Face à l’annonce de son licenciement, la directrice du FRAC a, pour sa part, formellement contesté des allégations qu’elle a jugées « fantaisistes », dit encore le document publié par La Voix du Nord. Et riposté en annonçant qu’elle allait à son tour saisir les prud’hommes pour licenciement sans cause réelle et sérieuse et divers défauts d’indemnisations. A l’issue de ce bras de fer, et sous réserve d'un devoir de discrétion, les deux parties ont finalement convenu d’une rupture conventionnelle. La responsable a obtenu au passage des indemnités s'élevant à plus de 55 000 euros, précise encore le document.

« Situation explosive »

Elle a également obtenu du ministère un nouveau poste à l’Ecole nationale supérieure d’art (ENSA) de Bourges (Cher), parachutage qui a immédiatement créé une nouvelle polémique. Des attaques violentes la mettant en cause ont notamment été publiées (puis dépubliées) sur la page Wikipédia de l’école début septembre. Le 10 septembre, le conseil d’administration de l’école, dont l’avis n’est que consultatif, a rejeté cette nomination.

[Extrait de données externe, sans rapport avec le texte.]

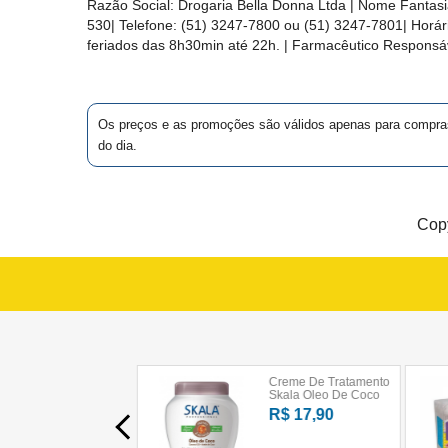
Razão Social:
Drogaria Bella Donna Ltda
| Nome Fantasi
MAIS
GROSS (1)
530
| Telefone:
(51) 3247-7800 ou (51) 3247-7801
| Horá
PRÓXIMA
feriados das 8h30min até 22h. | Farmacêutico Responsáv
HEEL DO
BRASIL (1)
CENTRAL
Os preços e as promoções são válidos apenas para compras vi
DO
do dia.
HYPERA (4)
CLIENTE
Copy
MEDLEY/SANOFI
(3)
MOMENTA (1)
MYLAN (1)
MYRALIS (1)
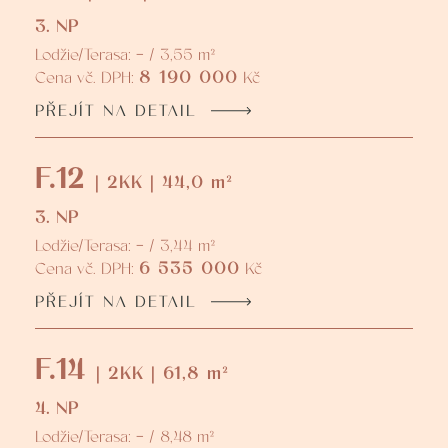
3. NP
Lodžie/Terasa: - / 3,55 m²
8 190 000
Cena vč. DPH:
Kč
PŘEJÍT NA DETAIL
F.12
| 2KK | 44,0 m²
3. NP
Lodžie/Terasa: - / 3,44 m²
6 535 000
Cena vč. DPH:
Kč
PŘEJÍT NA DETAIL
F.14
| 2KK | 61,8 m²
4. NP
Lodžie/Terasa: - / 8,48 m²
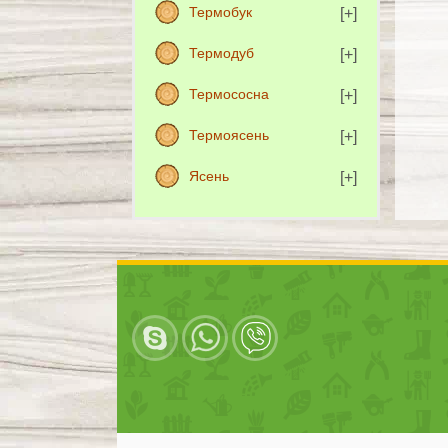
Термобук
Термодуб
Термососна
Термоясень
Ясень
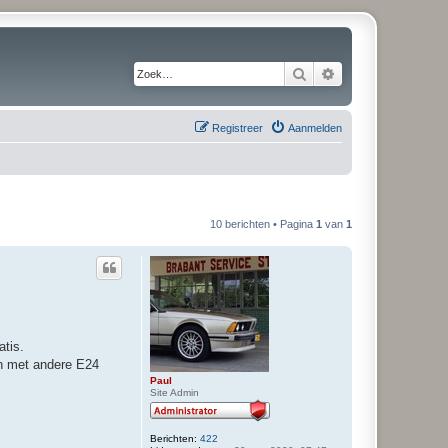
Zoek
Uitgebreid zoeken
Registreer
Aanmelden
10 berichten • Pagina
1
van
1
atis.
en met andere E24
Paul
Site Admin
Berichten:
422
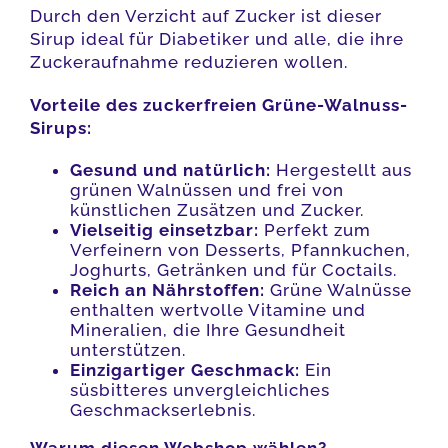
Durch den Verzicht auf Zucker ist dieser
Sirup ideal für Diabetiker und alle, die ihre
Zuckeraufnahme reduzieren wollen.
Vorteile des zuckerfreien Grüne-Walnuss-
Sirups:
Gesund und natürlich:
Hergestellt aus
grünen Walnüssen und frei von
künstlichen Zusätzen und Zucker.
Vielseitig einsetzbar:
Perfekt zum
Verfeinern von Desserts, Pfannkuchen,
Joghurts, Getränken und für Coctails.
Reich an Nährstoffen:
Grüne Walnüsse
enthalten wertvolle Vitamine und
Mineralien, die Ihre Gesundheit
unterstützen.
Einzigartiger Geschmack:
Ein
süsbitteres unvergleichliches
Geschmackserlebnis.
Warum diesen Webshop wählen?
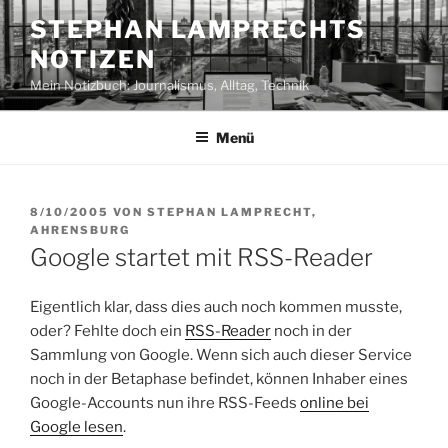
Zum
STEPHAN LAMPRECHTS
Inhalt
NOTIZEN
springen
Mein Notizbuch: Journalismus, Alltag, Technik
Menü
VERÖFFENTLICHT
8/10/2005
VON
STEPHAN LAMPRECHT,
AM
AHRENSBURG
Google startet mit RSS-Reader
Eigentlich klar, dass dies auch noch kommen musste,
oder? Fehlte doch ein
RSS-Reader
noch in der
Sammlung von Google. Wenn sich auch dieser Service
noch in der Betaphase befindet, können Inhaber eines
Google-Accounts nun ihre RSS-Feeds
online bei
Google lesen
.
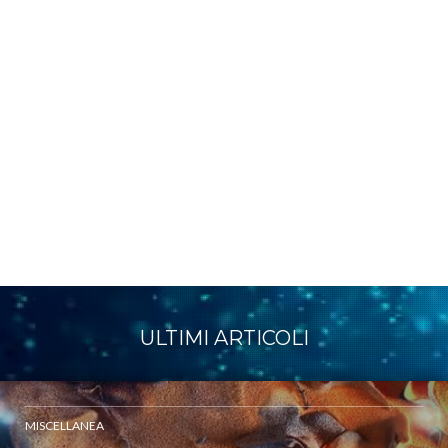
ULTIMI ARTICOLI
MISCELLANEA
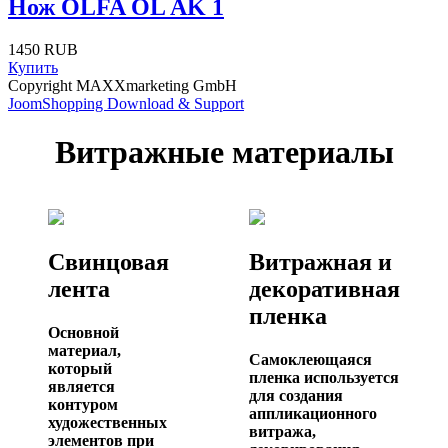
Нож OLFA OL AK 1
1450 RUB
Купить
Copyright MAXXmarketing GmbH
JoomShopping Download & Support
Витражные материалы
Свинцовая
Витражная и
лента
декоративная
пленка
Основной
материал,
Самоклеющаяся
который
пленка используется
является
для создания
контуром
аппликационного
художественных
витража,
элементов при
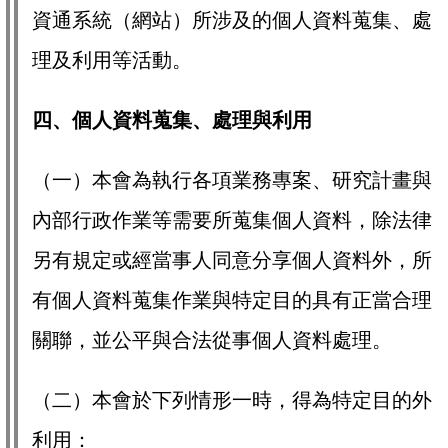
資通系統（網站）所涉及的個人資料蒐集、處
理及利用等活動。
四、個人資料蒐集、處理與利用
（一）本會為執行各項業務專案、研究計畫與
內部行政作業等需要所蒐集個人資料，除法律
另有規定或經當事人同意分享個人資料外，所
有個人資料蒐集作業與特定目的具有正當合理
關聯，並公平與合法從事個人資料處理。
（二）本會於下列情形一時，得為特定目的外
利用：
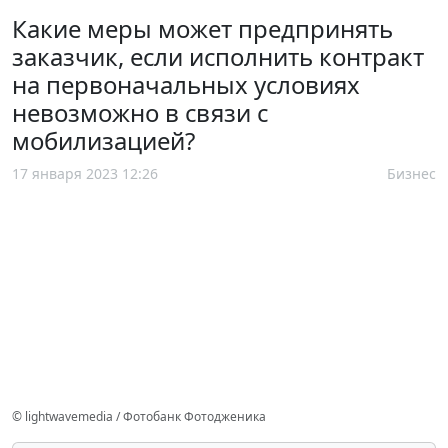
Какие меры может предпринять
заказчик, если исполнить контракт
на первоначальных условиях
невозможно в связи с
мобилизацией?
17 января 2023 12:26
Бизнес
© lightwavemedia / Фотобанк Фотодженика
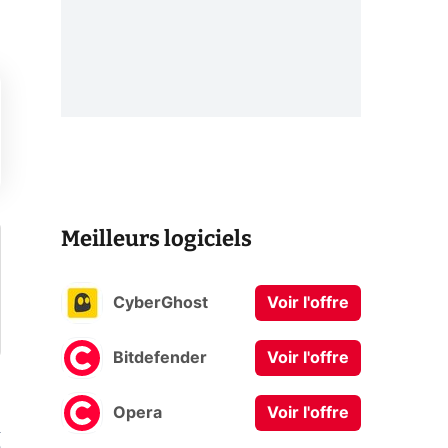
Meilleurs logiciels
CyberGhost
Voir l'offre
Bitdefender
Voir l'offre
Opera
Voir l'offre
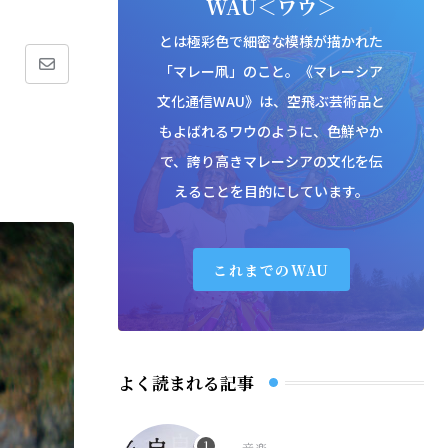
WAU＜ワウ＞
とは極彩色で細密な模様が描かれた
「マレー凧」のこと。《マレーシア
Share
文化通信WAU》は、空飛ぶ芸術品と
via
もよばれるワウのように、色鮮やか
Email
で、誇り高きマレーシアの文化を伝
えることを目的にしています。
これまでのWAU
よく読まれる記事
音楽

Mercredi 12 novembre, douze enseignants de l’école ont envoyé une lettre ouverte au ministère pour demander « l’annulation immédiate de la procédure de recrutement et la mise en place rapide d’un prochain concours ».

« Bourges est une excellente école des Beaux-Arts, très polyvalente, avec une formidable équipe. Nous avons simplement besoin de quelqu’un d’apte à la porter », a confié au Monde.fr un des signataires. Depuis le départ de son directeur, arrivé en fin de mandat en juin, l’école en est à sa troisième direction par intérim. « Nous sommes mêlés à quelque chose qui ne nous regarde pas. On ne peut pas mettre l’école en danger comme ça. Nous n’avons rien contre Mme Teerlinck, mais il y a eu trop de retours négatifs et convergents. La situation est devenue explosive », explique l’enseignant, qui affirme avoir reçu de nombreux soutiens.

« Monarchie »

« Le ministère continue de fonctionner comme une monarchie, mais les choses vont trop loin, tout le monde est choqué », poursuit le professionnel. Dans un article mis en ligne le 13 novembre, Paris-art.com va dans le même sens : « Au-delà de soulever la réelle question de la non consultation des personnels dans la désignation d'un dirigeant – cas propre à la France –, cette affaire met en lumière le jeu de chaises musicales qui semble décider des nominations institutionnelles. » Selon le site, le ministère prévoierait de nommer la professionnelle « pour un an, avant de partir vers un autre poste, conformément à une logique de réseaux fondée sur l'éphémère et la recherche de l'opportunité ».

« Le projet pédagogique qu’elle a présenté, qui tenait sur deux pages, était absolument indigent, témoigne encore l’enseignant de l’ENSA. Elle ne comprend aucune des problématiques de cette école, qui ne semble pas vraiment l’intéresser, et nous avons le sentiment de n’être qu’un simple lot de consolation. Nous sommes en colère face au mépris du ministère. Notre cas devient emblématique de ceux que traversent les écoles d'art aujourd'hui. »

Alors que la nomination n’a toujours pas été signée, la situation semble désormais bloquée.